20.7.07

Vacas poluentes


Um desafio aos sacerdotes do ambientalismo: insurjam-se contra a praga noticiada há dias no Reino Unido. Não é uma praga de gafanhotos, que logo haveria de se achar uma sinistra teoria que culparia o capitalismo pela migração inesperada dos insectos. Foi o meu amigo J. que enviou um e-mail dando conta da descoberta: as vacas e as ovelhas são responsáveis pela emissão de gases poluentes para a atmosfera, justamente através dos gases que compõem a sua actividade flatulenta.

Há pormenores deliciosos no achado científico (traduzo da notícia estampada no Times online): “as emissões de metano originadas pela flatulência de bovinos e ovinos têm causado tanta preocupação ao governo que a comunidade científica foi encarregada de estudar meios que permitam diminuir essas descargas poluentes, que representam cerca de um quarto do total do metano – um gás vinte vezes mais poderoso que o monóxido de carbono na alimentação do efeito de estufa – libertado para a atmosfera no Reino Unido. Todos os dias, os dez milhões de bovinos britânicos libertam entre cem e duzentos litros de metano. O equivalente a 4.000 gramas de monóxido de carbono, nada que se compare com os 3,149 gramas emitidos por um Land Rover Freelander se viajar em média trinta e três milhas por dia”.

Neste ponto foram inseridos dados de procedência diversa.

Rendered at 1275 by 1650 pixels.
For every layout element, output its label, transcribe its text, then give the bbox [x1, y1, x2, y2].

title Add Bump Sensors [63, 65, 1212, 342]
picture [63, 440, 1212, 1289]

Isto dá que pensar. Dá pano para mangas de reflexão. Começo pelo enviesamento dos ambientalistas. Nunca se lhes ouviu uma palavra, nem se lhes viu manifestação ruidosa, atacando o teor poluente do gado bovino e ovino. Agora que alguém tocou na ferida incómoda para os interesses dos protectores do meio ambiente, das duas uma: ou eles deixam de assobiar para o lado, caindo em si e fazendo de conta que andavam distraídos com a poluição gerada pelo gado, despertando para o combate dos efeitos nefastos da existência de vacas e ovelhas; ou perseguem a senda do radicalismo misturado com a criatividade que desvela teorias da conspiração, atalhando dose significativa de falta de rigor científico, para concluírem que a denúncia da poluição animal foi uma invenção da indústria automóvel para desviar as atenções das acusações que a cercam.

Porventura haverá alguns adeptos do ambientalismo que não estão desatentos. Recordo-me de ter ouvido, no programinha de educação ambiental que a RTP passava antes do noticiário da oito da noite, uma mensagem curta mas subliminar: diminuir o consumo de carne vermelha ajuda a proteger o meio ambiente. Não eram dadas explicações. O que não é surpresa, atendendo à usual falta de rigor científico dos sacerdotes do ambiente, à forma como passam as suas verdades retumbantes – tão retumbantes que dispensam justificações (aliás, se curassem de fornecer explicações, as verdades decerto deixariam de ser assim tão retumbantes…). Agora que sei que a flatulência bovina e ovina deteriora tanto a qualidade do ar (e não é só pelo odor nas imediações), percebo a mensagem. Se comermos menos carne, menor será a criação de gado, menor o impacto ambiental causado pela libertação de metano.

Há soluções finais para problemas tão agudos. Teço um paralelismo com a fobia dos ambientalistas contra o automóvel. Desdobrando-se em iniciativas que sensibilizam as pessoas a prescindirem da utilização do automóvel, argumentando que o automóvel é um dos maiores focos de poluição atmosférica, só restará aos ambientalistas proporem a proibição da criação de gado. Perfila-se uma opção radical e uma opção gradual. A primeira atalha o mal pela raiz: os governos ter-se-iam que pôr de acordo para matar todas as cabeças de gado bovino e ovino, uma espécie de genocídio animal. A segunda opção consistiria num plano para a eliminação gradual das reses, passando pela esterilização e progressiva liquidação de vacas e ovelhas. Os vegetarianos teriam motivo para cantar gloriosa vitória. Mas seria admitida uma excepção, motivada pela idiossincrasia dos indianos que não haveriam de abdicar do estatuto de sacralização da vaca.

Dos males emergem grandes soluções. E da mesma forma que houve quem tivesse descoberto utilização alternativa para o milho, que será a prazo mais matéria-prima de combustíveis (o biofuel) em vez de fonte de alimentação humana, haverá quem descubra solução para aproveitar o metano que o aparelho digestivo das vacas e das ovelhas liberta com tanta prodigalidade. A solução preferida para os amigos do ambiente que são ao mesmo tempo amigos dos animais: inventar-se-ia um mecanismo de recolha dos gases das reses, evitando que se perdessem na atmosfera. E como estes gases são inflamáveis, o seu envasamento seria canalizado para a produção de energia.